| Problem description |
Type out the lines below exactly, pictures excluded.

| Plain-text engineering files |
________

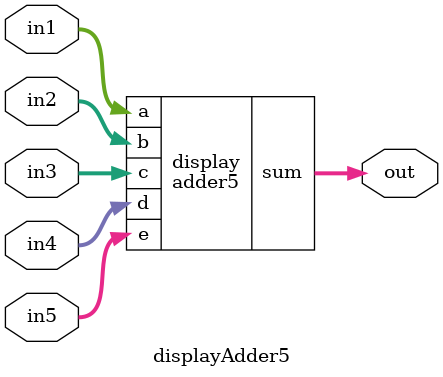
<source format=v>


// CMOS gates (declarative Verilog)
// Includes propagation delay t_PD = 1
module inverter(a,y);
    input a;
    output y;

    assign #1 y = ~a;
endmodule

module fa_gate_1(a,b,c,y);
    input a,b,c;
    output y;

    assign #1 y = ~((a&b) | (c&(b|a)));
endmodule

module fa_gate_2(a,b,c,m,y);
    input a,b,c,m;
    output y;

    assign #1 y = ~((a&b&c) | ((a|b|c)&m));
endmodule

// Full adder (structural Verilog)
module fa(a,b,ci,co,s);
    input a,b,ci;
    output s,co;

    wire nco, ns;

    fa_gate_1   fa_gate_1_1(a,b,ci, nco);
    fa_gate_2   fa_gate_2_1(a,b,ci,nco, ns);
    inverter    inverter_1(nco, co); 
    inverter    inverter_2(ns, s);
endmodule

// 5+2 input full adder (structural Verilog)
// IMPORTANT: Do not change module or port names
module fa5 (a,b,c,d,e,ci0,ci1, 
            co1,co0,s);

    input a,b,c,d,e,ci0,ci1;
    output co1, co0, s;
    
  	wire c1,c2,c3,c4,c5,c6,s1,s2,s3,s4;
  
  	fa fa0(c,a,b,c1,s1);
  	fa fa1(e,d,ci1,c2,s2);
  	fa fa2(s1,s2,ci0,c3,s);
  	fa fa3(c1,c2,c3,co1,co0);  	
  
endmodule

// 5-input 4-bit ripple-carry adder (structural Verilog)
// IMPORTANT: Do not change module or port names
module adder5 (a,b,c,d,e,sum);
    input [3:0] a,b,c,d,e;
  	output [6:0] sum;
  
  	wire c2,c4_1,c4_2,c8_1,c8_2,c16_1,c16_2,c32_1,c32_2;
  
  	fa5 fa5_0(a[0],b[0],c[0],d[0],e[0],0,0,c4_1,c2,sum[0]);
  	fa5 fa5_1(a[1],b[1],c[1],d[1],e[1],c2,0,c8_1,c4_2,sum[1]);
    fa5 fa5_2(a[2],b[2],c[2],d[2],e[2],c4_2,c4_1,c16_1,c8_2,sum[2]);
    fa5 fa5_3(a[3],b[3],c[3],d[3],e[3],c8_2,c8_1,c32_1,c16_2,sum[3]);
  	fa 	fa_4(c16_1,c16_2,0,c32_2,sum[4]);
  	fa 	fa_5(c32_1,c32_2,0,sum[6],sum[5]);
endmodule

/*module displayAdder(in,ci0,ci1,out);
reg[6:0] LED_out;
input [4:0] in;
input ci0,ci1;
output [6:0] out;

wire [2:0] sum;
fa5 display(in[4],in[3],in[2],in[1],in[0],ci1,ci0,sum[2],sum[1],sum[0]);

always @(*)
begin
 case(sum)
 3'b000: LED_out = 7'b1000000; // "0"  
 3'b001: LED_out = 7'b1111001; // "1" 
 3'b010: LED_out = 7'b0100100; // "2" 
 3'b011: LED_out = 7'b0110000; // "3" 
 3'b100: LED_out = 7'b0011001; // "4" 
 3'b101: LED_out = 7'b0010010; // "5" 
 3'b110: LED_out = 7'b0000010; // "6" 
 3'b111: LED_out = 7'b1111000; // "7" 
 default: LED_out = 7'b1000000; // "0"
 endcase
end

assign out = LED_out;

endmodule*/

module displayAdder5(in1,in2,in3,in4,in5,out);
input [3:0] in1, in2, in3, in4, in5; //4 bit numbers
output [6:0] out;


adder5 display(in1, in2, in3, in4, in5, out);


endmodule


</source>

________

| Problem solution |
<source format=v>


// CMOS gates (declarative Verilog)
// Includes propagation delay t_PD = 1
module inverter(a,y);
    input a;
    output y;

    assign #1 y = ~a;
endmodule

module fa_gate_1(a,b,c,y);
    input a,b,c;
    output y;

    assign #1 y = ~((a&b) | (c&(b|a)));
endmodule

module fa_gate_2(a,b,c,m,y);
    input a,b,c,m;
    output y;

    assign #1 y = ~((a&b&c) | ((a|b|c)&m));
endmodule

// Full adder (structural Verilog)
module fa(a,b,ci,co,s);
    input a,b,ci;
    output s,co;

    wire nco, ns;

    fa_gate_1   fa_gate_1_1(a,b,ci, nco);
    fa_gate_2   fa_gate_2_1(a,b,ci,nco, ns);
    inverter    inverter_1(nco, co); 
    inverter    inverter_2(ns, s);
endmodule

// 5+2 input full adder (structural Verilog)
// IMPORTANT: Do not change module or port names
module fa5 (a,b,c,d,e,ci0,ci1, 
            co1,co0,s);

    input a,b,c,d,e,ci0,ci1;
    output co1, co0, s;
    
  	wire c1,c2,c3,c4,c5,c6,s1,s2,s3,s4;
  
  	fa fa0(c,a,b,c1,s1);
  	fa fa1(e,d,ci1,c2,s2);
  	fa fa2(s1,s2,ci0,c3,s);
  	fa fa3(c1,c2,c3,co1,co0);  	
  
endmodule

// 5-input 4-bit ripple-carry adder (structural Verilog)
// IMPORTANT: Do not change module or port names
module adder5 (a,b,c,d,e,sum);
    input [3:0] a,b,c,d,e;
  	output [6:0] sum;
  
  	wire c2,c4_1,c4_2,c8_1,c8_2,c16_1,c16_2,c32_1,c32_2;
  
  	fa5 fa5_0(a[0],b[0],c[0],d[0],e[0],0,0,c4_1,c2,sum[0]);
  	fa5 fa5_1(a[1],b[1],c[1],d[1],e[1],c2,0,c8_1,c4_2,sum[1]);
    fa5 fa5_2(a[2],b[2],c[2],d[2],e[2],c4_2,c4_1,c16_1,c8_2,sum[2]);
    fa5 fa5_3(a[3],b[3],c[3],d[3],e[3],c8_2,c8_1,c32_1,c16_2,sum[3]);
  	fa 	fa_4(c16_1,c16_2,0,c32_2,sum[4]);
  	fa 	fa_5(c32_1,c32_2,0,sum[6],sum[5]);
endmodule

/*module displayAdder(in,ci0,ci1,out);
reg[6:0] LED_out;
input [4:0] in;
input ci0,ci1;
output [6:0] out;

wire [2:0] sum;
fa5 display(in[4],in[3],in[2],in[1],in[0],ci1,ci0,sum[2],sum[1],sum[0]);

always @(*)
begin
 case(sum)
 3'b000: LED_out = 7'b1000000; // "0"  
 3'b001: LED_out = 7'b1111001; // "1" 
 3'b010: LED_out = 7'b0100100; // "2" 
 3'b011: LED_out = 7'b0110000; // "3" 
 3'b100: LED_out = 7'b0011001; // "4" 
 3'b101: LED_out = 7'b0010010; // "5" 
 3'b110: LED_out = 7'b0000010; // "6" 
 3'b111: LED_out = 7'b1111000; // "7" 
 default: LED_out = 7'b1000000; // "0"
 endcase
end

assign out = LED_out;

endmodule*/

module displayAdder5(in1,in2,in3,in4,in5,out);
input [3:0] in1, in2, in3, in4, in5; //4 bit numbers
output [6:0] out;


adder5 display(in1, in2, in3, in4, in5, out);


endmodule


</source>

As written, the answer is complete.